Given the extensive heterogeneity of MDD, and an expected and demonstrable loss of power arising from between-study differences in ancestry and ascertainment, our limited success in identifying novel, replicable evidence of genome-wide significant association is perhaps unsurprising. It is well understood that a trait’s heritability—and by extension, a shared polygenic liability—is a less important determinant of successful identification of relevant associations than its underlying genetic architecture. Considering the relatively low genetic correlations reported here, we might expect an attenuation of statistical power to detect individual variants, that is, as compared with a similarly sized studies of the same ancestry. A concomitant, statistically significant enrichment of biologically relevant gene sets is taken as an additional support for this interpretation.

Limitations

First, the absence of replicable associations with MDD in ancestrally diverse populations precluded more pointed comparisons of specific genetic effects.
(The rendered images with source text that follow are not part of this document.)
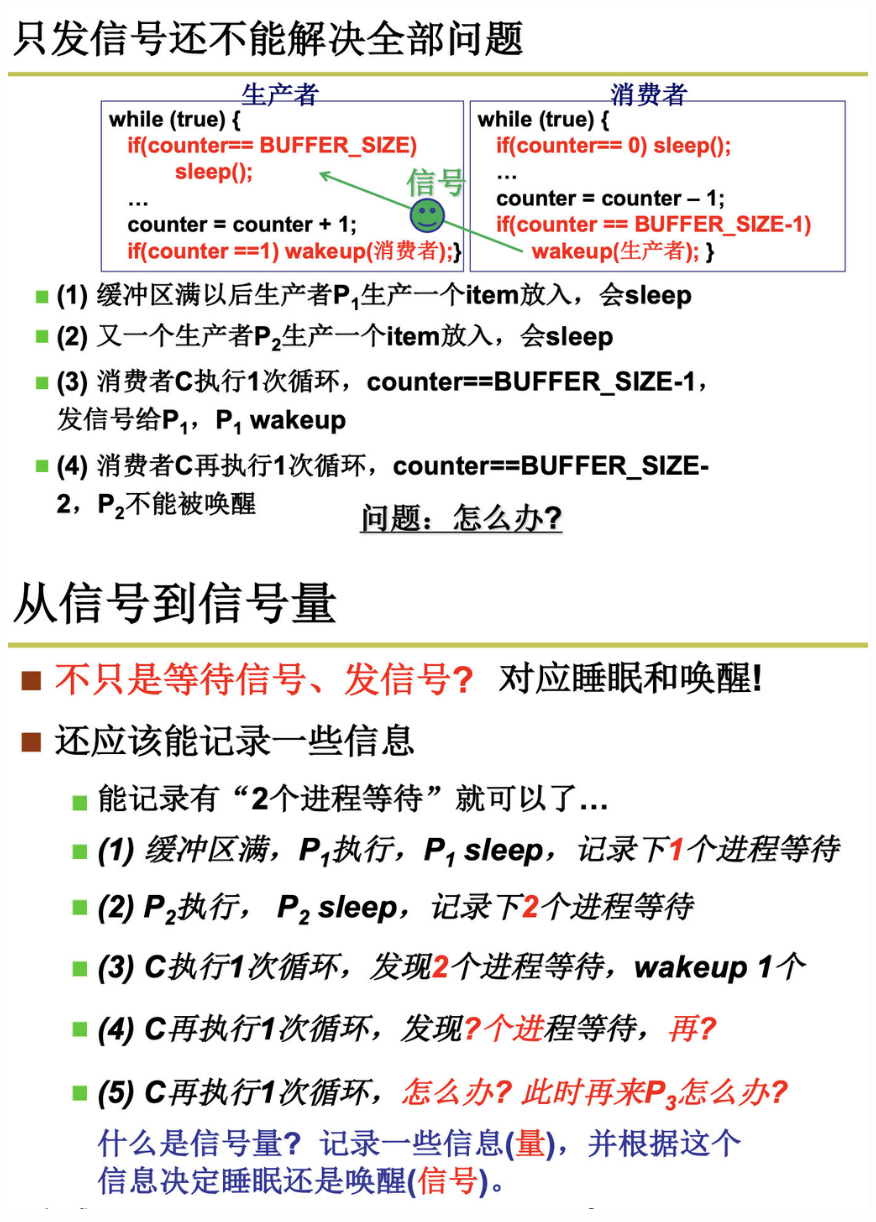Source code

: ![image-20191212194535873](../images/posts/os/006tNbRwly1g9u6g4o6t0j311g0nggru-1583676917011.jpg)

![image-20191212194939432](../images/posts/os/006tNbRwly1g9u6kbw0ooj312g0ssait-1583676911610.jpg)
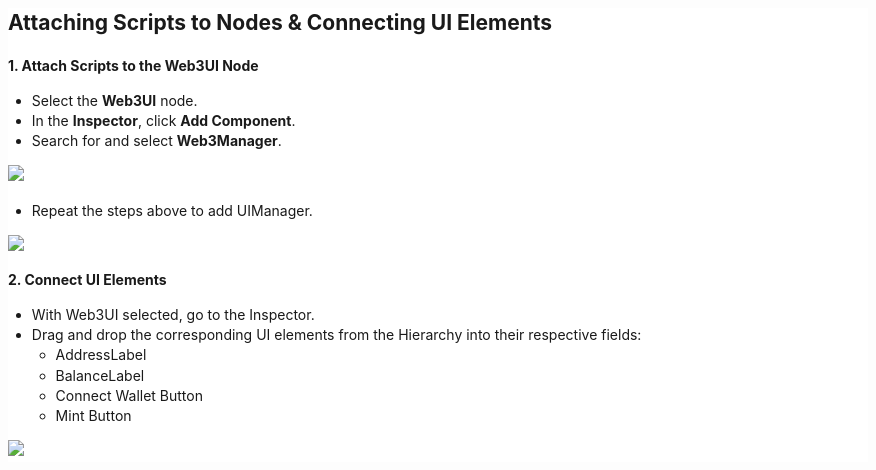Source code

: 
## Attaching Scripts to Nodes & Connecting UI Elements <a id="attaching-scripts-to-nodes"></a>

**1. Attach Scripts to the Web3UI Node**

* Select the **Web3UI** node.
* In the **Inspector**, click **Add Component**.
* Search for and select **Web3Manager**.

![](/img/minidapps/cocos-creator/cp-add-web3manager-r.png)

* Repeat the steps above to add UIManager. 

![](/img/minidapps/cocos-creator/cp-add-uimanager-r.png)

**2. Connect UI Elements**

* With Web3UI selected, go to the Inspector.
* Drag and drop the corresponding UI elements from the Hierarchy into their respective fields:
    * AddressLabel
    * BalanceLabel
    * Connect Wallet Button
    * Mint Button 

![](/img/minidapps/cocos-creator/cp-attach-node-ui-r.png)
Our attempts to reduce the heterogeneity of MDD, namely by focusing on two particular subtypes of illness, should be regarded as preliminary. Furthermore, questions pertaining to both screening and ascertainment of controls were not addressed in the current study, and could have reduced our power to detect relevant variation. We expect that with larger sample sizes, future studies will be sufficiently powered to address these issues.

Finally, by having conducted multiple separate analyses for females-only and recurrent MDD, we increased the multiple-testing burden. As these do not represent completely independent analyses, we have not corrected exhaustively for the total number of tests performed.

Conclusions

We have demonstrated a common polygenic basis of MDD that is partially shared between European and Han Chinese populations. Importantly, our findings appear to reinforce the idea that subtyping of MDD may yield additional insight into its etiology.40 Striking an advantageous balance between phenotypically more homogeneous definitions of illness and sample size represents an ongoing and nuanced challenge for genetic studies of MDD.